Even if she knew her son was having the WLI I think she would be the same. Or even worse because she would probably keep suggesting you go on them too

Goditsmemargaret · 27/06/2026 09:01

I can relate but from another perspective.

I have a mother who talks about weight constantly. It's her Special Topic. I've told her to stop and especially in front of my DC.

I became obese a few years ago when I was undergoing cancer treatment. I recovered and worked hard on becoming fit again. Like you now, I became strong, fit but was still a size 16-18. I run races and other fitness events. I'm always one of the big people there. After many discussions with my medical team I've gone onto a low dose of the jabs. And like magic the weight is coming off.

I feel weird about it like your husband. Because I felt sick for the first few weeks I couldn't exercise as much as I did and even now it's less than it was. Yet the compliments about my toned body, great sharp, looking fit, looking strong keep coming now. It's all paying off now apparently.

My family know I'm on the jabs and a couple of friends. But I hate all the comments. At meal times "oh can you still eat that... Do you get hungry etc?" My mother is a ridiculously competitive under eater. I was driving us to a family gathering last week and wanted to stop after two hours for a break. She was so shocked that I said I needed food. I hadn't eaten in six hours.

I've probably gone about it the wrong way in that I've hidden behind my DC with the no weight talk or food stuff. I bark "stop" and nod towards them and she closes her mouth resentfully. But when they aren't there it's a free for all.

I don't have a solution for you. Maybe try to reframe it in your head and tell her about your gym sessions and what you do there. Suggest she start lifting weights to protect her bones.

OddBoots · 27/06/2026 09:06

Sorry if this is something you have already tried but it might be worth asking DH and ask him to have a word with his mother and ask her not to talk about weight loss with either of you. He could let her know that men and women lose weight differently (which is true do to the damage diet culture does more often to women) and it's just not something either of you want to discuss.

It would be in his best interests too to be honest as if he is using the jabs in the way you describe there is a good chance it will backfire long term.

• INFORMATION SHOWN:

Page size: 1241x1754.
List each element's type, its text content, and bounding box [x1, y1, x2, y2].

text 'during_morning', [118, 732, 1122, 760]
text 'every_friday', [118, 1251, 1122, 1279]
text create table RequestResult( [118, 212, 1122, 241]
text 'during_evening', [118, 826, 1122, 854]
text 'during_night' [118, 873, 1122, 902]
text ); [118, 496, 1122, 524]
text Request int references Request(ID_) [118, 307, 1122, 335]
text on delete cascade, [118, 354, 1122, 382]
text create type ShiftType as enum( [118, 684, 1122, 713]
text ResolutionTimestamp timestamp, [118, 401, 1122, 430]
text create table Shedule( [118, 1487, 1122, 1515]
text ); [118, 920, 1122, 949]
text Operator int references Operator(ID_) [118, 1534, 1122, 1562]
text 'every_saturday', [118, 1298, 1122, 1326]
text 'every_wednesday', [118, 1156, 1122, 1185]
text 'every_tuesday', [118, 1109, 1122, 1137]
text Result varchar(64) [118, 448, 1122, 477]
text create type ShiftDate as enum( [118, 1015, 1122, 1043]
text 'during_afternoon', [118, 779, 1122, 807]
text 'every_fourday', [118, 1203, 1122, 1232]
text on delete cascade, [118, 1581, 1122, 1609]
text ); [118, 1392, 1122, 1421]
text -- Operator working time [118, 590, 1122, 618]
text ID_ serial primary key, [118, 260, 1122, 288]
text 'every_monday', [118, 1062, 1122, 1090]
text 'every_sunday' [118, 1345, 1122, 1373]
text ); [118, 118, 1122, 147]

• EXERCISE GOAL: Pick up the forum discussion about weight-loss jabs and relatives' remarks on weight, continuing after its last sentence.

• ANSWER SPACE:
Frostynoman · 27/06/2026 09:08

I can see why you resent your husband: he’s refusing to tell his Mum whilst you’ve had years of body shaming from her and he won’t step up to tell her about his short cut whilst you are doing it the non drug way. As a result, you’re getting more shaming from her and he’s letting you so he doesn’t get judgement from her and gets to bask in the compliments. It’s a bit weak of character from him.

Pipiscoming2023 · 27/06/2026 09:08

Prime example of his behaviour re eating literally just now. He’d gone out to the shop to get nappies, and while he was out my daughter and I had fruit and yogurt for breakfast (he said to eat without him). He came back with chocolate croissants and twists for everyone, including my 2 year old daughter who just doesn’t need that crap for breakfast.

So yeah I am a bit resentful when he’s still eating junk, not looking after his body, and then taking all the praise as if I’m just the fat one at home gorging on takeaways and not exercising or whatever.

Anyway, thanks to those with good advice. I do try and limit my contact with her but unfortunately it’s not possible all of the time.

OP posts:
Cannybeme · 27/06/2026 09:09

Everyone who’s on the jabs has a certain look about them at some point. So if you have extended family or friends that see your husband and your MIL it may be pointed out to her that he’s been on them anyway and saving you being the arse who’s grassed her husband up to his mum.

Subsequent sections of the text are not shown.